The existence of these families makes me revisit my earlier blog, 'Who was Mary?' She also lived in Rathkenny, the daughter of William. Admittedly her name is recorded as McIlhager, not McIlhago, but I am wondering whether I was right to be so ready to link Mary with the Ballycloughan McIlhaggas (my own family). Her family may be nearer to the McIlhagos of Lisnacrogher and Limavallaghan. This must be an open question for the time being, but I hope that some new material will one day enable me to return to it.
Sometimes the essential clue to be followed in tracing a family (especially in Ireland where the townlands are often small) is the name of the place where they live, rather than simply a surname which may have different versions for the same person through time.

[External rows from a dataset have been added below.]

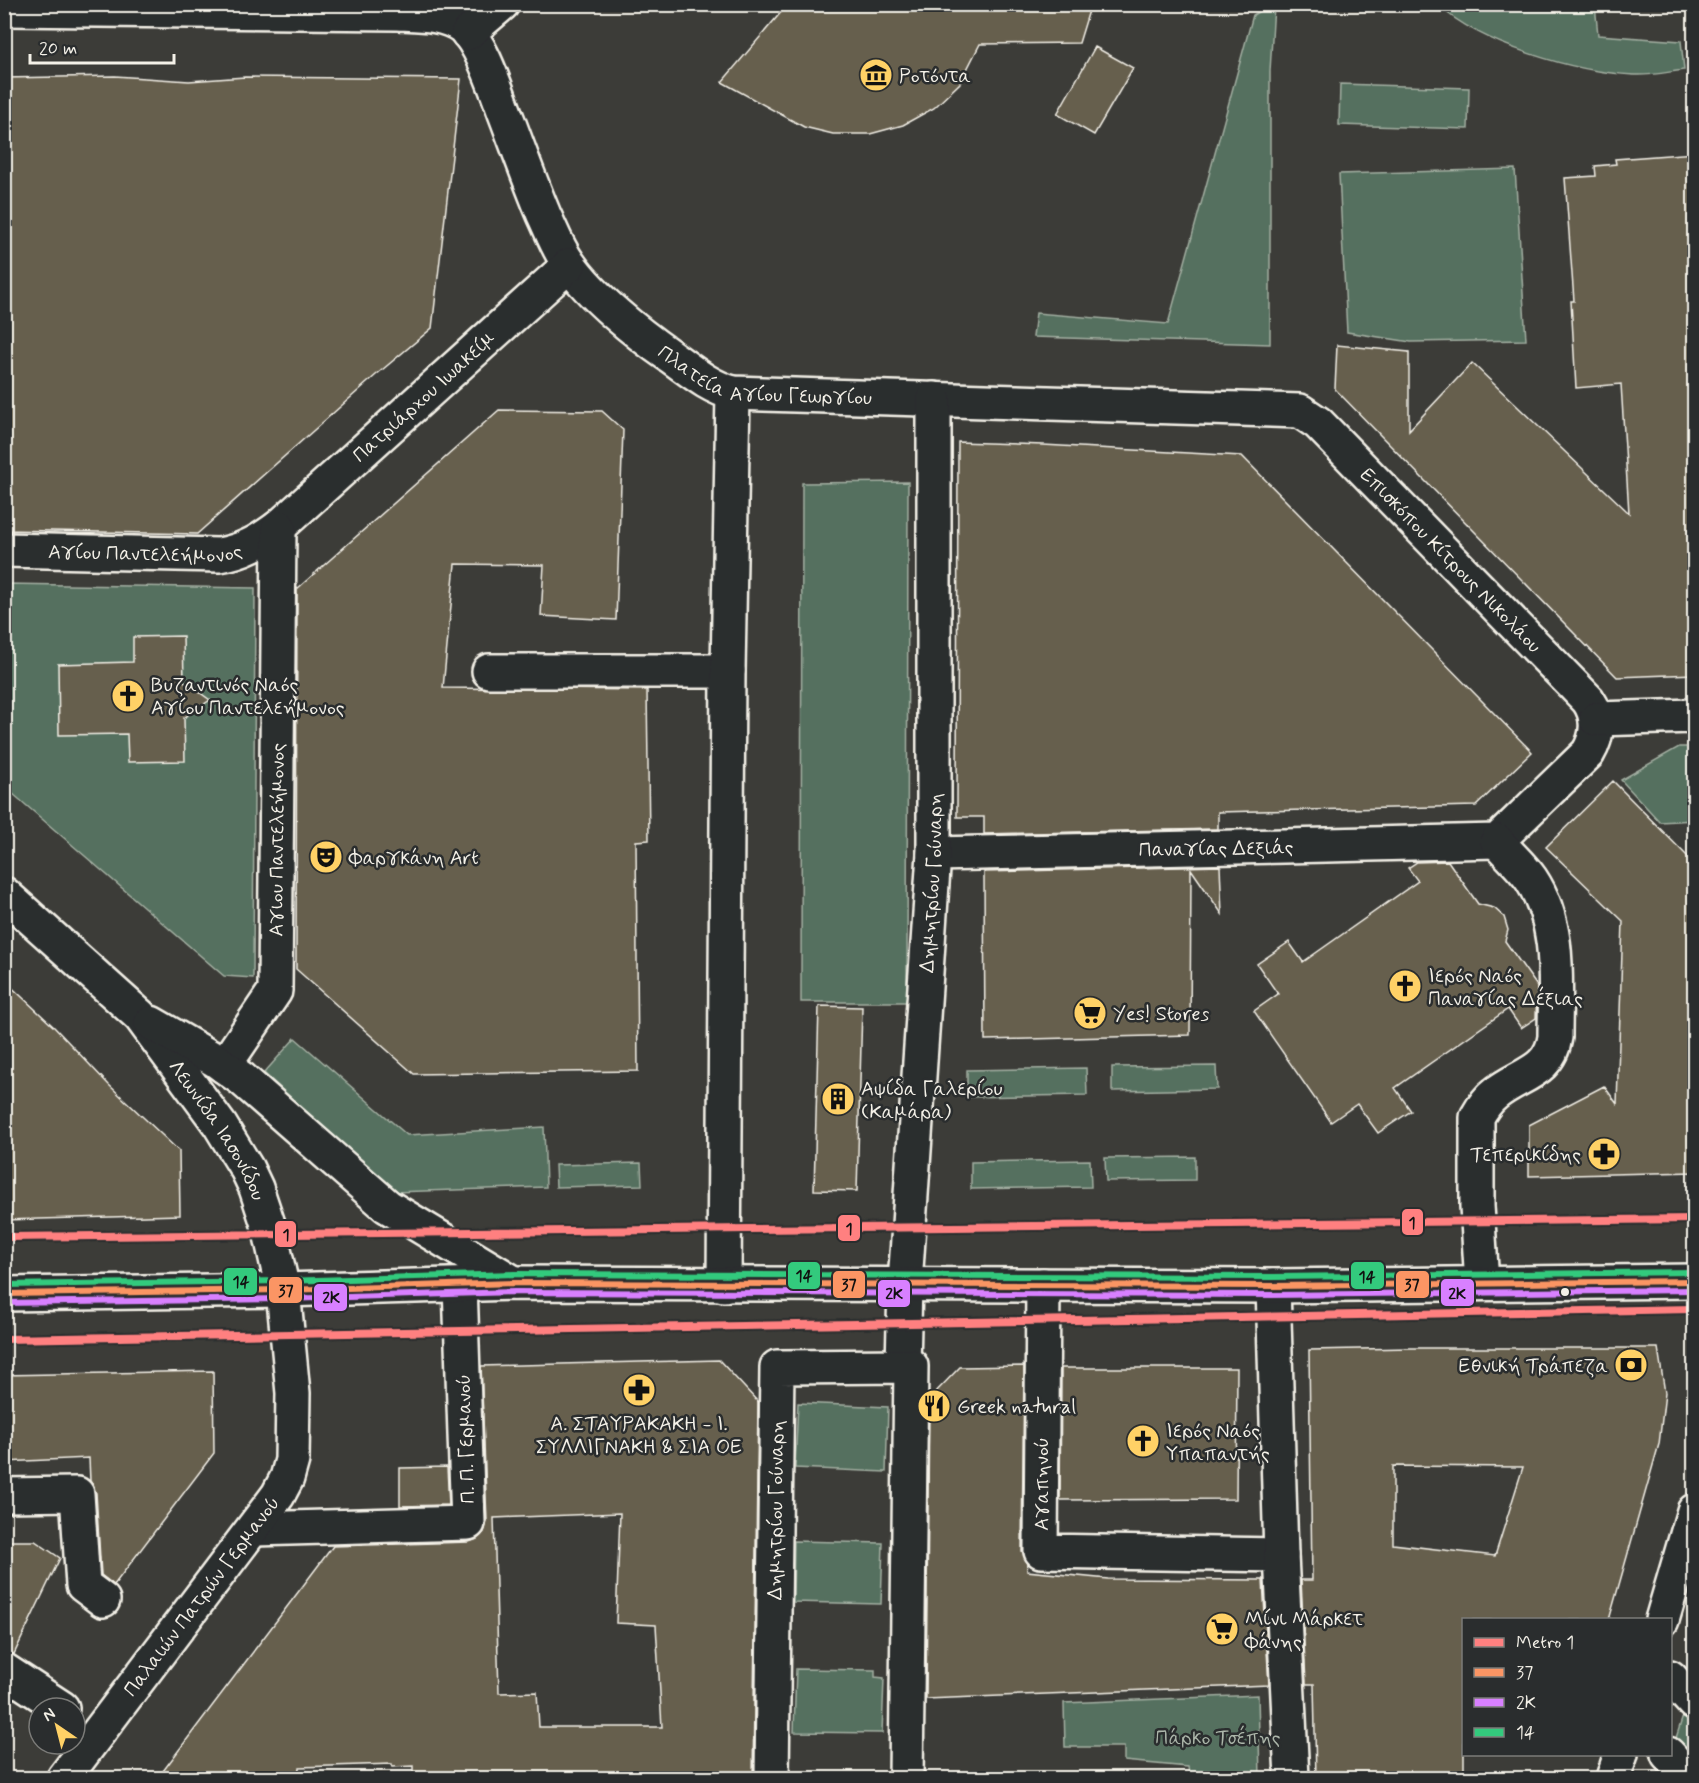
<svg xmlns="http://www.w3.org/2000/svg" width="1699" height="1783" viewBox="0 0 1699 1783" font-family="Mynerve,sans-serif">
  <style>
    .green { fill: #546f5e; stroke: #a4b0a3; stroke-width: 1.5 }
    .building { fill: #665e4e; stroke: #f4f1e8; stroke-width: 1.5; fill-rule: evenodd }
    .lines { fill: none; stroke-linecap: round; stroke-linejoin: round }
    .minor-casing { stroke: #f4f1e8; stroke-width: 38 }
    .major-casing { stroke: #f4f1e8; stroke-width: 38 }
    .minor { stroke: #2a2d2e; stroke-width: 33 }
    .major { stroke: #2a2d2e; stroke-width: 33 }
    .bus-1-casing { stroke: #2a2d2e; stroke-width: 10 }
    .bus-2-casing { stroke: #2a2d2e; stroke-width: 10 }
    .bus-3-casing { stroke: #2a2d2e; stroke-width: 10 }
    .bus-1 { stroke: #fb9564; stroke-width: 6 }
    .bus-2 { stroke: #d880ff; stroke-width: 6 }
    .bus-3 { stroke: #33ca7d; stroke-width: 6 }
    .metro-1-casing { stroke: #2a2d2e; stroke-width: 12 }
    .metro-1 { stroke: #ff8080; stroke-width: 8 }
    .bus-dot { fill: #f4f1e8; stroke: #2a2d2e; stroke-width: 2 }
    .labels { text-anchor: middle; stroke-width: 5; stroke-linejoin: round; paint-order: stroke }
    .poi-label { font-size: 20px; fill: #f4f1e8; stroke: #2a2d2e; text-anchor: start }
    .street-label { font-size: 20px; fill: #f4f1e8; stroke: #2a2d2e }
    .park-label { font-size: 20px; fill: #acb6aa; stroke: #2a2d2e }
    .line-badge { stroke: #2a2d2e; stroke-width: 2 }
    .pale-badge-label { font-size: 16px; text-anchor: middle; font-weight: bold; fill: #111 }
  </style>
  <rect width="100%" height="100%" fill="#3c3c38"/>
  <filter id="ink" filterUnits="userSpaceOnUse"><feTurbulence type="fractalNoise" baseFrequency=".0167" numOctaves="2"/><feDisplacementMap in="SourceGraphic" scale="12" xChannelSelector="R" yChannelSelector="G"/><feConvolveMatrix kernelMatrix="1 2 1 2 8 2 1 2 1" color-interpolation-filters="sRGB"/></filter>
  <g filter="url(#ink)">
    <path class="green" d="M1271 4 1274 5 1270 71V344L1033 337 1036 313 1168 324 1253 15Z
      M1438 5H1595L1598 35 1681 41 1684 70C1668 72 1650 76 1634 75 1576 72 1481 45 1438 5Z
      M1340 84 1469 88 1468 129 1339 125Z
      M1515 169 1526 340 1411 342 1347 332 1339 174Z
      M908 482 907 1002H801L802 483Z
      M5 584 255 588 253 978 224 976 5 787Z
      M1679 747H1694V820L1660 822 1621 780Z
      M295 1038 407 1135 544 1127 546 1187 393 1192 264 1073Z
      M1216 1066 1217 1089 1112 1091V1067Z
      M1086 1068 1087 1095 967 1097V1070Z
      M1195 1157V1180L1106 1181 1105 1158Z
      M1090 1160 1091 1187 971 1189V1162Z
      M641 1163 642 1185 556 1187 555 1165Z
      M798 1403 888 1407 886 1472 795 1468Z
      M794 1541 883 1543 881 1604 793 1602Z
      M796 1669 875 1670V1677L884 1678 882 1733 794 1732Z
      M1258 1695 1260 1778H1190L1188 1767 1124 1761V1747H1065L1064 1703Z
      M1689 1697 1694 1703V1778L1670 1757Z"/>
    <path class="building" d="M788 4H1091L1079 43 980 44 960 83 934 108 903 125 870 134H833L804 127 722 82Z
      M1095 47 1133 68 1094 135 1057 114Z
      M115 76 189 81 245 77 461 79 432 328 376 375 197 534 4 530V78Z
      M1695 153V674L1617 677 1335 389 1337 345 1409 352V430L1472 363 1629 513 1621 384 1576 388 1571 301H1574L1565 178 1596 176 1595 166 1616 164 1615 159Z
      M499 410 602 411 623 430 616 620 541 616 544 565 455 564 443 688 647 690 649 840 636 841 638 1071 414 1074 296 969 297 589Z
      M958 442 1043 445 1242 456 1532 752 1476 806 1218 812V829L984 834V817H957Z
      M183 636 184 681 210 700 184 718 185 761 128 762 127 734 59 735 58 664 133 662V637Z
      M1613 781 1695 864V1172L1529 1176V1125L1604 1086 1617 1104 1623 921 1546 847Z
      M1448 861 1478 904 1494 908 1504 917 1508 930 1505 941 1537 986 1536 1018 1521 1028 1508 1009 1395 1088 1411 1111 1378 1133 1357 1104 1331 1122 1254 1011 1278 994 1257 964 1289 942 1303 962 1418 881 1408 868 1417 862Z
      M1220 866 1222 914 1191 869 1190 1035 985 1040 984 872Z
      M4 980 54 1027 109 1085 179 1151 180 1215 4 1220Z
      M819 1006 862 1007 857 1191 814 1190Z
      M1411 1348H1658L1665 1393 1659 1444 1609 1620H1464V1779H1316L1314 1684H1306L1301 1580H1312L1309 1350ZM1393 1466 1523 1467 1495 1556 1393 1544Z
      M719 1360 758 1402 753 1779H413V1766L392 1767V1764L299 1767 298 1779H157L333 1546 469 1542 477 1539 484 1532 487 1522 481 1366ZM620 1513 616 1623 656 1625 662 1727H539L537 1692 499 1693 494 1518Z
      M1024 1366 1022 1551 1028 1563 1027 1571 1108 1579 1263 1580 1269 1685 926 1699 929 1399 960 1367Z
      M1061 1368H1237L1236 1499 1060 1500Z
      M213 1371 214 1453 114 1585 101 1575 96 1493 90 1481 89 1458 4 1462V1375Z
      M447 1467 449 1505 400 1506V1468Z
      M4 1541H35L60 1558 14 1654 4 1651Z"/>
    <g class="lines">
      <g class="minor-casing">
        <g id="minor">
          <path id="s1" d="M4 9 397 13C418 14 445 13 463 27 483 45 498 96 508 121 520 153 531 184 544 215 552 232 558 249 569 264 592 297 637 333 670 356 690 370 709 387 733 393L1300 411 1318 423 1588 700C1600 717 1598 736 1588 753L1497 841 934 854"/>
          <path d="M468 33 502 4"/>
          <path id="s2" d="M4 550 219 555C243 551 259 542 279 527L569 265"/>
          <path d="M489 671H728"/>
          <path d="M1596 719 1694 716"/>
          <path id="s3" d="M224 1066 275 991 279 527"/>
          <path d="M1482 1283 1477 1206V1117C1482 1108 1487 1100 1495 1094 1519 1074 1550 1073 1555 1037 1555 985 1562 925 1531 879 1522 866 1508 854 1497 841"/>
          <path d="M724 1285 728 671 733 393"/>
          <path d="M1043 1285 1041 1551 1281 1555"/>
          <path d="M1273 1286 1281 1555 1292 1778"/>
          <path id="s4" d="M903 1366 905 1284 934 854V399"/>
          <path d="M4 1495 77 1494 83 1585 103 1600"/>
          <path d="M254 1529 468 1523 460 1285"/>
          <path d="M1662 1620 1694 1511"/>
          <path d="M4 1670 62 1708"/>
          <path d="M1670 1677 1694 1703"/>
          <path d="M1668 1754 1690 1778"/>
          <path id="s5" d="M772 1778 777 1367 911 1366 906 1778"/>
          <path d="M1613 1778 1621 1754"/>
        </g>
      </g>
      <g class="major-casing">
        <g id="major">
          <path id="s6" d="M4 894 140 1016 220 1125 247 1169 256 1188 269 1227 283 1290 293 1393 292 1460 287 1478 278 1495 64 1778"/>
          <path d="M151 1023 217 1061 242 1079 387 1206 514 1283"/>
          <path d="M4 1294 283 1290 514 1283 1273 1286 1694 1281"/>
        </g>
      </g>
      <use href="#minor" class="minor"/>
      <use href="#major" class="major"/>
      <g class="bus-1-casing">
        <path id="bus-1" d="M4 1294 283 1290 514 1283 1273 1286 1694 1281"/>
      </g>
      <g class="bus-2-casing">
        <path id="bus-2" d="M4 1303 283 1299 514 1292 1273 1295 1694 1290"/>
      </g>
      <g class="bus-3-casing">
        <path id="bus-3" d="M4 1285 283 1281 514 1274 1273 1277 1694 1272"/>
      </g>
      <use href="#bus-1" class="bus-1"/>
      <use href="#bus-2" class="bus-2"/>
      <use href="#bus-3" class="bus-3"/>
      <g class="metro-1-casing">
        <path id="metro-1" d="M4 1237 1694 1219
          M4 1339 1694 1309"/>
      </g>
      <use href="#metro-1" class="metro-1"/>
    </g>
  </g>
  <defs>
    <g id="museum-disc" transform="scale(1.725)"><circle r="9.5" fill="#ffd166" stroke="#2a2d2e"/><path d="M0-6L6-3V-2H-6V-3ZM-5-1h2V3h-2ZM-1-1h2V3h-2ZM3-1h2V3H3ZM-6 4H6V6H-6Z" fill="#111"/></g>
    <g id="church-disc" transform="scale(1.725)"><circle r="9.5" fill="#ffd166" stroke="#2a2d2e"/><path d="M-1.2-6h2.4v3.5h3.3v2.4h-3.3V6h-2.4V-.1h-3.3v-2.4h3.3Z" fill="#111"/></g>
    <g id="theatre-disc" transform="scale(1.725)"><circle r="9.5" fill="#ffd166" stroke="#2a2d2e"/><path d="M-5-5.5Q0-4 5-5.5V0Q5 5 0 6Q-5 5-5 0ZM-3.3-2.5H-1v1.5H-3.3ZM1-2.5H3.3v1.5H1ZM-2.8 1Q0 5.5 2.8 1Z" fill="#111"/></g>
    <g id="supermarket-disc" transform="scale(1.725)"><circle r="9.5" fill="#ffd166" stroke="#2a2d2e"/><path d="M-6-5.5h2.5l.6 2H6L4.5 2H-2.5L-4.4-4H-6ZM-1.5 3.2a1.3 1.3 0 1 0 .1 0ZM3 3.2a1.3 1.3 0 1 0 .1 0Z" fill="#111"/></g>
    <g id="building-disc" transform="scale(1.725)"><circle r="9.5" fill="#ffd166" stroke="#2a2d2e"/><path d="M-4-6H4V6H1V3H-1V6H-4ZM-2.5-4.3h1.7v1.8h-1.7ZM.8-4.3h1.7v1.8H.8ZM-2.5-1h1.7V.8h-1.7ZM.8-1h1.7V.8H.8Z" fill="#111"/></g>
    <g id="pharmacy-disc" transform="scale(1.725)"><circle r="9.5" fill="#ffd166" stroke="#2a2d2e"/><path d="M-2-6h4v4h4v4h-4v4h-4v-4h-4v-4h4Z" fill="#111"/></g>
    <g id="bank-disc" transform="scale(1.725)"><circle r="9.5" fill="#ffd166" stroke="#2a2d2e"/><path d="M-6-4H6V4H-6ZM0-2.3a2.3 2.3 0 1 0 0 4.6a2.3 2.3 0 1 0 0-4.6Z" fill="#111"/></g>
    <g id="restaurant-disc" transform="scale(1.725)"><circle r="9.5" fill="#ffd166" stroke="#2a2d2e"/><path d="M-5-6h1v4h1v-4h1v4h1v-4h1v5L-1.5 .5V6h-2V.5L-5-1ZM5-6V6H3V1.5H1.5Q1.5-4 5-6Z" fill="#111"/></g>
  </defs>
  <g fill-rule="evenodd">
    <use href="#museum-disc" x="876" y="75"/>
    <use href="#church-disc" x="128" y="696"/>
    <use href="#theatre-disc" x="326" y="857"/>
    <use href="#church-disc" x="1405" y="986"/>
    <use href="#supermarket-disc" x="1090" y="1013"/>
    <use href="#building-disc" x="838" y="1099"/>
    <use href="#pharmacy-disc" x="1604" y="1154"/>
    <use href="#bank-disc" x="1631" y="1365"/>
    <use href="#pharmacy-disc" x="639" y="1390"/>
    <use href="#restaurant-disc" x="934" y="1406"/>
    <use href="#church-disc" x="1143" y="1441"/>
    <use href="#supermarket-disc" x="1222" y="1629"/>
  </g>
  <circle class="bus-dot" cx="1565" cy="1292" r="5"/>
  <g class="labels">
    <g class="poi-label">
      <text x="899" y="82">Ροτόντα</text>
      <text x="151" y="691">Βυζαντινός Ναός<tspan x="151" dy="23">Αγίου Παντελεήμονος</tspan></text>
      <text x="349" y="864">Φαργκάνη Art</text>
      <text x="1428" y="982">Ιερός Ναός<tspan x="1428" dy="23">Παναγίας Δέξιας</tspan></text>
      <text x="1113" y="1020">Yes! Stores</text>
      <text x="861" y="1095">Αψίδα Γαλερίου<tspan x="861" dy="23">(Καμάρα)</tspan></text>
      <text x="1581" y="1161" text-anchor="end">Τεπερικίδης</text>
      <text x="1608" y="1372" text-anchor="end">Εθνική Τράπεζα</text>
      <text x="957" y="1413">Greek natural</text>
      <text x="639" y="1430" text-anchor="middle">Α. ΣΤΑΥΡΑΚΑΚΗ - Ι.<tspan x="639" dy="23">ΣΥΛΛΙΓΝΑΚΗ &amp; ΣΙΑ ΟΕ</tspan></text>
      <text x="1166" y="1437">Ιερός Ναός<tspan x="1166" dy="23">Υπαπαντής</tspan></text>
      <text x="1245" y="1625">Μίνι Μάρκετ<tspan x="1245" dy="23">Φάνης</tspan></text>
    </g>
    <g class="street-label">
      <text dy="7" stroke="none"><textPath href="#s1" startOffset="960">Πλατεία Αγίου Γεωργίου</textPath></text>
      <text dy="7" stroke="none"><textPath href="#s2" startOffset="477">Πατριάρχου Ιωακείμ</textPath></text>
      <text dy="7" stroke="none"><textPath href="#s2" startOffset="141">Αγίου Παντελεήμονος</textPath></text>
      <text dy="7" stroke="none"><textPath href="#s1" startOffset="1713">Επισκόπου Κίτρους Νικολάου</textPath></text>
      <text dy="7" stroke="none"><textPath href="#s3" startOffset="242">Αγιου Παντελεήμονος</textPath></text>
      <text transform="translate(1216 848) rotate(-1)" y="7">Παναγίας Δεξιάς</text>
      <text dy="7" stroke="none"><textPath href="#s4" startOffset="484">Δημητρίου Γούναρη</textPath></text>
      <text dy="7" stroke="none"><textPath href="#s6" startOffset="321">Λεωνίδα Ιασονίδου</textPath></text>
      <text transform="translate(465 1439) rotate(-92)" y="7">Π. Π. Γερμανού</text>
      <text transform="translate(1041 1484) rotate(-90)" y="7">Αγαπηνού</text>
      <text dy="7" stroke="none"><textPath href="#s5" startOffset="268">Δημητρίου Γούναρη</textPath></text>
      <text transform="translate(201 1596) rotate(-53)" y="7">Παλαιών Πατρών Γερμανού</text>
    </g>
    <g class="park-label">
      <text x="1218" y="1744">Πάρκο Τσέπης</text>
    </g>
  </g>
  <g class="line-badge">
    <rect x="1401" y="1208" width="23" height="28" rx="6" fill="#ff8080"/>
    <rect x="837" y="1214" width="24" height="28" rx="6" fill="#ff8080"/>
    <rect x="274" y="1220" width="23" height="28" rx="6" fill="#ff8080"/>
    <rect x="787" y="1261" width="34" height="29" rx="6" fill="#33ca7d"/>
    <rect x="1350" y="1261" width="35" height="29" rx="6" fill="#33ca7d"/>
    <rect x="223" y="1267" width="35" height="29" rx="6" fill="#33ca7d"/>
    <rect x="832" y="1270" width="34" height="29" rx="6" fill="#fb9564"/>
    <rect x="1395" y="1270" width="35" height="29" rx="6" fill="#fb9564"/>
    <rect x="268" y="1276" width="35" height="28" rx="6" fill="#fb9564"/>
    <rect x="1440" y="1278" width="35" height="29" rx="6" fill="#d880ff"/>
    <rect x="877" y="1279" width="34" height="29" rx="6" fill="#d880ff"/>
    <rect x="313" y="1283" width="35" height="29" rx="6" fill="#d880ff"/>
  </g>
  <g class="pale-badge-label">
    <text x="1412" y="1228">1</text>
    <text x="849" y="1234">1</text>
    <text x="286" y="1240">1</text>
    <text x="804" y="1281">14</text>
    <text x="1367" y="1282">14</text>
    <text x="241" y="1287">14</text>
    <text x="849" y="1290">37</text>
    <text x="1412" y="1290">37</text>
    <text x="286" y="1296">37</text>
    <text x="1457" y="1299">2Κ</text>
    <text x="894" y="1299">2Κ</text>
    <text x="331" y="1303">2Κ</text>
  </g>
  <rect width="1699" height="1783" fill="none" stroke="#2a2d2e" stroke-width="24"/>
  <rect x="12" y="12" width="1675" height="1759" fill="none" stroke="#f4f1e8" stroke-width="2" filter="url(#ink)"/>
  <rect x="1462" y="1618" width="210" height="138" fill="#2a2d2e" stroke="#7b7b78" stroke-width="1.5"/>
  <rect x="1474" y="1638" width="30" height="9" fill="#ff8080" stroke="#7b7b78" stroke-width="1.5"/>
  <text x="1516" y="1648" font-size="18" fill="#f4f1e8">Metro 1</text>
  <rect x="1474" y="1668" width="30" height="9" fill="#fb9564" stroke="#7b7b78" stroke-width="1.5"/>
  <text x="1516" y="1678" font-size="18" fill="#f4f1e8">37</text>
  <rect x="1474" y="1698" width="30" height="9" fill="#d880ff" stroke="#7b7b78" stroke-width="1.5"/>
  <text x="1516" y="1708" font-size="18" fill="#f4f1e8">2Κ</text>
  <rect x="1474" y="1728" width="30" height="9" fill="#33ca7d" stroke="#7b7b78" stroke-width="1.5"/>
  <text x="1516" y="1738" font-size="18" fill="#f4f1e8">14</text>
  <g transform="translate(57 1726) rotate(325)"><circle r="28" fill="#2a2d2e" stroke="#7b7b78" stroke-width="1.5"/>
  <path d="M0-4.5L10 22L0 15L-10 22Z" fill="#ffd166"/>
  <text y="-9" font-size="16" font-weight="bold" text-anchor="middle" fill="#f4f1e8">N</text>
  </g>
  <path d="M30 54v9h144v-9" fill="none" stroke="#f4f1e8" stroke-width="3"/>
  <text x="39" y="54" font-size="18" fill="#f4f1e8" stroke="#2a2d2e" stroke-width="4.5" paint-order="stroke">20 m</text>
</svg>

Such I have found is the case with Limavallaghan. The International Genealogical Index (IGI) has a married couple, David (born 1806) and Mary (born 1817) with the remote name variant of McAlhager, in Newtoncromelin, Limavallaghan. In addition the IGI has Eliza, a daughter of David, born 1827. These three are also in one transcription of the 1851 Irish Census together with three other children of David and Mary, namely Isabella (born 1835), John (born 1845) and George (born 1849). I think we certainly have here an identification of David and Mary McAlhager with David and Mary McIlhago.
There is however another transcription of the 1851 Irish Census which is fuller and also certainly of this family, as follows:
Davit McElhager 45 (b.1806 Antrim), Head, Linen Weaver,
Mary McElhager 34 (b.1817 Armagh), Wife, Winding Quills,
Eliza McElhager 24 (b.1827 Antrim), Daughter, Linen Weaver,
Isabella McElhager 15 (b.1836 Antrim), Son (sic), Linen Weaver,
John McElhager 6 (b.1845 Antrim), Son,
George McElhager 2 (b.1849 Antrim), Son,
Jane McElhager (Absent) 27 (b.1824 Antrim), Daughter, Linen Weaver,
William McElhager (Absent) 23 (b.1826 Limavallaghan, Antrim), Son, Linen Weaver,
Easter McElhager (Absent) 20 (b.1831 Antrim), Daughter, Linen Weaver,
Davit McElhager (Absent) 17 (b.1834 Antrim), Son, Tailor,
John McElhager (Dead) 2 (b.1840, d.1842 in winter). Son.
There is some additional information. There is a column for the level of literacy which is 'Blank' for all adults, possibly indicating an inability to read or write. Second, a marriage date is given for David and Mary of 1843. This implies that only John and George were their children, though Isabella's baptism says David and Mary were her parents. David must have been married twice, even though the Census says that 1843 is the date of his first marriage. This must be an error. It must be the date of his second marriage. Either they had Isabella seven years before they married, or else Isabella is the daughter of the first marriage and David's first wife was also called Mary. The other transcription error is to call Isabella a son! She is clearly entered as a female. And I suspect that 'Davit' should read 'David'.
We are extremely fortunate to have this family record because the 1851 Census is incomplete; in fact we have only a 25% sample of it. It is also extremely fortunate that in two other places we have what are probably the records of where two of the 'absent' members of this family were living and working. A William McIlhagga aged 20 appears to be serving an apprenticeship as a weaving 'servant' to one Thomas Brown, Blacksmith in Craigs Townland, Parish of Ahoghill and Finvoy. Clearly he was working alongside Thomas' son, William (18) who is also listed as a weaver. The discrepancy here is that William is 20 years old and the 'absent' William is 23. This may however be the same William simply not wishing to give his real age to his employer. I have for a long time assumed that this William was the eldest son (who was certainly a William) of my great-great-grandfather in Ballycloughan. I made this assumption on the basis of the 1851 Census spelling his name at Craigs as McIlhagga, and his birth year being about right. I now realize that there were probably two William McIlhaggas of approximately the same age. They could have been cousins.
There is also an Esther McIlhaggart, a servant aged 18, a Linen Weaver at 10 Carnmore Townland, Parish of Dunachy, in the household of William Redmond (30) a Linen Weaver, working alongside another 'servant, Linen Weaver', William Mcgowan. Again there is a two year discrepancy between the age of Esther McIlhaggart (18) and the 'absent' Easter McElhager (20), but despite this and again the name variation we may well have the same person in both records. The 25% sample of the 1851 Census does not unfortunately have any references to the other two 'absent' family members who were also probably in some form of apprenticeship, namely Jane, a Linen Weaver and Davit junior, a Tailor. Neither does it have any reference to John of Lisnacrogher who was possibly the brother of Davit senior. There is more information about these clan families which I will spell out in another blog, but it comes from the other side of the Atlantic!